▸ Texto de estudio
◆ ◆ ◆ ◆ ◆

En esta fotografía compartida por la agencia estatal rusa Sputnik, el presidente de Rusia, Vladimir Putin, asiste a una ceremonia de firma con el presidente de Mongolia luego de sus conversaciones en Ulaanbaatar. (SOFIA SANDURSKAYA / POOL / AFP)

La IA Acorrala a Putin y a la Estrategia de Washington

La guerra en Ucrania expone una nueva brecha: drones autónomos y sistemas basados en IA redefinen la ofensiva y revelan la fragilidad rusa.

Aun disimulado por los múltiples eventos mundiales, se nota la diferencia tecnológica entre Ucrania y Rusia. Y su raíz no está tanto en el número de armas, soldados o tanques, sino en algo mucho más silencioso y decisivo: el acceso a la inteligencia artificial (IA). En las últimas semanas, una serie de ataques quirúrgicos desde Ucrania contra refinerías rusas desataron una crisis de combustible interna sin precedentes. Se estima que hasta el 20% de la capacidad total de refinación rusa fue eliminada o inhabilitada temporalmente, afectando a instalaciones clave como las de Krasnodar y Syzran, que alimentan directamente al ejército.

Los ataques no fueron improvisados ni simples lanzamientos de cohetes. Fueron llevados a cabo por drones FP-1, fabricados en masa por Ucrania, que vuelan más de 1.500 kilómetros cargando entre 60 y 120 kilos de explosivos e impactan con precisión quirúrgica, incluso atravesando cinturones de defensa electrónica diseñados para neutralizarlos. Para ello utilizan software avanzado de navegación, corrección dinámica de trayectoria y targeting autónomo que, aunque no se lo diga abiertamente, está basado en IA.

◆ ◆ ◆ ◆ ◆

▸ Información
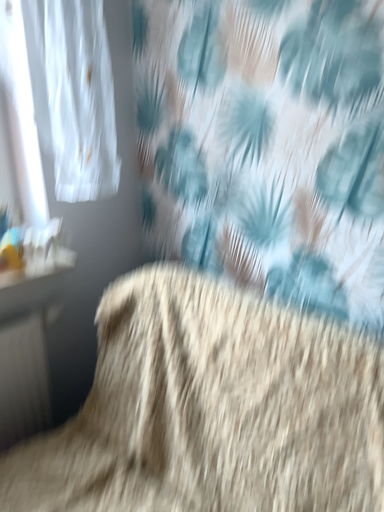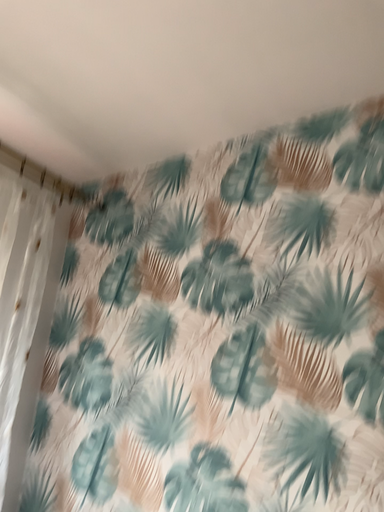
Question: How did the camera likely rotate when shooting the video?

Choices:
 (A) rotated upward
 (B) rotated downward

Answer: (A)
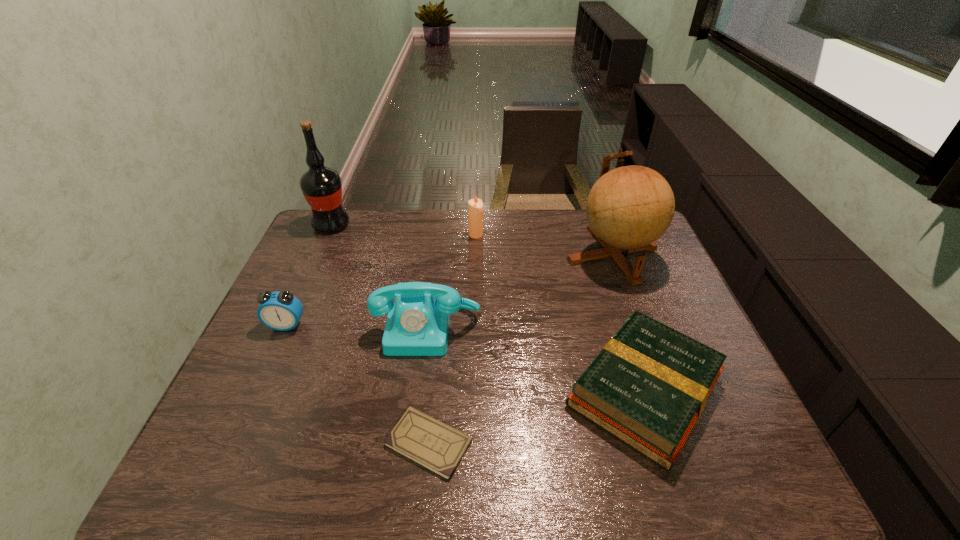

◆ ◆ ◆ ◆ ◆

▸ Tarea
Transcribe del texto de estudio, sin ningún cambio, todo lo que va desde "Aun disimulado por" hasta "directamente al ejército.", ambos incluidos. Los registros no tienen ningún papel en esto.

▸ Resultado
Aun disimulado por los múltiples eventos mundiales, se nota la diferencia tecnológica entre Ucrania y Rusia. Y su raíz no está tanto en el número de armas, soldados o tanques, sino en algo mucho más silencioso y decisivo: el acceso a la inteligencia artificial (IA). En las últimas semanas, una serie de ataques quirúrgicos desde Ucrania contra refinerías rusas desataron una crisis de combustible interna sin precedentes. Se estima que hasta el 20% de la capacidad total de refinación rusa fue eliminada o inhabilitada temporalmente, afectando a instalaciones clave como las de Krasnodar y Syzran, que alimentan directamente al ejército.